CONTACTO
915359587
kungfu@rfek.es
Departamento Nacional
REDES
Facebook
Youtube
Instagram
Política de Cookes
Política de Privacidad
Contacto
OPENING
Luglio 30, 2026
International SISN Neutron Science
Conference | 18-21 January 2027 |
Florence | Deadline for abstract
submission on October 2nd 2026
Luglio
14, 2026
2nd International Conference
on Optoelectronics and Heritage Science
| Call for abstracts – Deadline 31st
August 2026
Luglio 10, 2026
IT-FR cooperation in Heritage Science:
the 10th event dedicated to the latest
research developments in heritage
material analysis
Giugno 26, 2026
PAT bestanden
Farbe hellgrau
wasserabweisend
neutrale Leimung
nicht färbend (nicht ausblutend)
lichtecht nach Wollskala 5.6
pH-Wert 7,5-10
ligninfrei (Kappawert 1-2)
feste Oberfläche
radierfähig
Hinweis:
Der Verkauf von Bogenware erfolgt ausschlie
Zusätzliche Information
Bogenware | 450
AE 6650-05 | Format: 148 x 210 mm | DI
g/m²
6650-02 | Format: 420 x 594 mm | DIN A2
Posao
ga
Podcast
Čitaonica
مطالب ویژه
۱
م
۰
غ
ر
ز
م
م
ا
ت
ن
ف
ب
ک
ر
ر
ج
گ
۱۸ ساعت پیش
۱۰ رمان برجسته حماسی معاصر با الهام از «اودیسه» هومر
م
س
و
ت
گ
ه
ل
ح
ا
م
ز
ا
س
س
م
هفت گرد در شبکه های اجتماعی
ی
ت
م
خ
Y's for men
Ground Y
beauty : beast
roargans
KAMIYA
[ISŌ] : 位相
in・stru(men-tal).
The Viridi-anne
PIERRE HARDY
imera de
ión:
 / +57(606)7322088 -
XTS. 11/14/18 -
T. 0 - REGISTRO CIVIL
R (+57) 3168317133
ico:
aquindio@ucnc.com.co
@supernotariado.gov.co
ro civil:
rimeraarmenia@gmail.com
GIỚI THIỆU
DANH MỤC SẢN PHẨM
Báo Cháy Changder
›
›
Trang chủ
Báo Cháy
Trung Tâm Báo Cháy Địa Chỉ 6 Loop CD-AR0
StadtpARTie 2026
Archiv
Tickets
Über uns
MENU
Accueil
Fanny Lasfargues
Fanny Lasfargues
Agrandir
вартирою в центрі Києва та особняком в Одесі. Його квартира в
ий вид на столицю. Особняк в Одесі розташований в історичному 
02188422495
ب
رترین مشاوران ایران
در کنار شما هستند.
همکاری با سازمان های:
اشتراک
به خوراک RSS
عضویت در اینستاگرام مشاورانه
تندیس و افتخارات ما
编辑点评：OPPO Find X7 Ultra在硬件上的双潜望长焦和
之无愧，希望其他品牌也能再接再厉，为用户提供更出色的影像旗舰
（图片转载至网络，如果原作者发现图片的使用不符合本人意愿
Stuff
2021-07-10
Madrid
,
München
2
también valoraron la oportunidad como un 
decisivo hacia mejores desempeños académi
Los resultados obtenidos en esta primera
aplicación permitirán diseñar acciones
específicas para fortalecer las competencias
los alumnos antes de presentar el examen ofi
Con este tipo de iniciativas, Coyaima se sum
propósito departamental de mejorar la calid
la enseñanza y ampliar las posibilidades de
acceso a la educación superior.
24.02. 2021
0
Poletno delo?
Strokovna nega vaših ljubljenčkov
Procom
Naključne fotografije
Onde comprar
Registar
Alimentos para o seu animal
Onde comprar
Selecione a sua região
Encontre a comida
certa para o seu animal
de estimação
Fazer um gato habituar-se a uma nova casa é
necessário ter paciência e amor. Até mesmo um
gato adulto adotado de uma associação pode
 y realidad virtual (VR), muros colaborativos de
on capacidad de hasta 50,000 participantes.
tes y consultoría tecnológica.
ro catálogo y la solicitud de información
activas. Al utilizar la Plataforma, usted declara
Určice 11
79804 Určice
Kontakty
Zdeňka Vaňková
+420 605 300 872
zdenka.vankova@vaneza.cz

※ ※ ※

*BRIEF:* Could you print all of the data above once more, unaltered?

*SOLUTION BELOW:*
CONTACTO
915359587
kungfu@rfek.es
Departamento Nacional
REDES
Facebook
Youtube
Instagram
Política de Cookes
Política de Privacidad
Contacto
OPENING
Luglio 30, 2026
International SISN Neutron Science
Conference | 18-21 January 2027 |
Florence | Deadline for abstract
submission on October 2nd 2026
Luglio
14, 2026
2nd International Conference
on Optoelectronics and Heritage Science
| Call for abstracts – Deadline 31st
August 2026
Luglio 10, 2026
IT-FR cooperation in Heritage Science:
the 10th event dedicated to the latest
research developments in heritage
material analysis
Giugno 26, 2026
PAT bestanden
Farbe hellgrau
wasserabweisend
neutrale Leimung
nicht färbend (nicht ausblutend)
lichtecht nach Wollskala 5.6
pH-Wert 7,5-10
ligninfrei (Kappawert 1-2)
feste Oberfläche
radierfähig
Hinweis:
Der Verkauf von Bogenware erfolgt ausschlie
Zusätzliche Information
Bogenware | 450
AE 6650-05 | Format: 148 x 210 mm | DI
g/m²
6650-02 | Format: 420 x 594 mm | DIN A2
Posao
ga
Podcast
Čitaonica
مطالب ویژه
۱
م
۰
غ
ر
ز
م
م
ا
ت
ن
ف
ب
ک
ر
ر
ج
گ
۱۸ ساعت پیش
۱۰ رمان برجسته حماسی معاصر با الهام از «اودیسه» هومر
م
س
و
ت
گ
ه
ل
ح
ا
م
ز
ا
س
س
م
هفت گرد در شبکه های اجتماعی
ی
ت
م
خ
Y's for men
Ground Y
beauty : beast
roargans
KAMIYA
[ISŌ] : 位相
in・stru(men-tal).
The Viridi-anne
PIERRE HARDY
imera de
ión:
 / +57(606)7322088 -
XTS. 11/14/18 -
T. 0 - REGISTRO CIVIL
R (+57) 3168317133
ico:
aquindio@ucnc.com.co
@supernotariado.gov.co
ro civil:
rimeraarmenia@gmail.com
GIỚI THIỆU
DANH MỤC SẢN PHẨM
Báo Cháy Changder
›
›
Trang chủ
Báo Cháy
Trung Tâm Báo Cháy Địa Chỉ 6 Loop CD-AR0
StadtpARTie 2026
Archiv
Tickets
Über uns
MENU
Accueil
Fanny Lasfargues
Fanny Lasfargues
Agrandir
вартирою в центрі Києва та особняком в Одесі. Його квартира в
ий вид на столицю. Особняк в Одесі розташований в історичному 
02188422495
ب
رترین مشاوران ایران
در کنار شما هستند.
همکاری با سازمان های:
اشتراک
به خوراک RSS
عضویت در اینستاگرام مشاورانه
تندیس و افتخارات ما
编辑点评：OPPO Find X7 Ultra在硬件上的双潜望长焦和
之无愧，希望其他品牌也能再接再厉，为用户提供更出色的影像旗舰
（图片转载至网络，如果原作者发现图片的使用不符合本人意愿
Stuff
2021-07-10
Madrid
,
München
2
también valoraron la oportunidad como un 
decisivo hacia mejores desempeños académi
Los resultados obtenidos en esta primera
aplicación permitirán diseñar acciones
específicas para fortalecer las competencias
los alumnos antes de presentar el examen ofi
Con este tipo de iniciativas, Coyaima se sum
propósito departamental de mejorar la calid
la enseñanza y ampliar las posibilidades de
acceso a la educación superior.
24.02. 2021
0
Poletno delo?
Strokovna nega vaših ljubljenčkov
Procom
Naključne fotografije
Onde comprar
Registar
Alimentos para o seu animal
Onde comprar
Selecione a sua região
Encontre a comida
certa para o seu animal
de estimação
Fazer um gato habituar-se a uma nova casa é
necessário ter paciência e amor. Até mesmo um
gato adulto adotado de uma associação pode
 y realidad virtual (VR), muros colaborativos de
on capacidad de hasta 50,000 participantes.
tes y consultoría tecnológica.
ro catálogo y la solicitud de información
activas. Al utilizar la Plataforma, usted declara
Určice 11
79804 Určice
Kontakty
Zdeňka Vaňková
+420 605 300 872
zdenka.vankova@vaneza.cz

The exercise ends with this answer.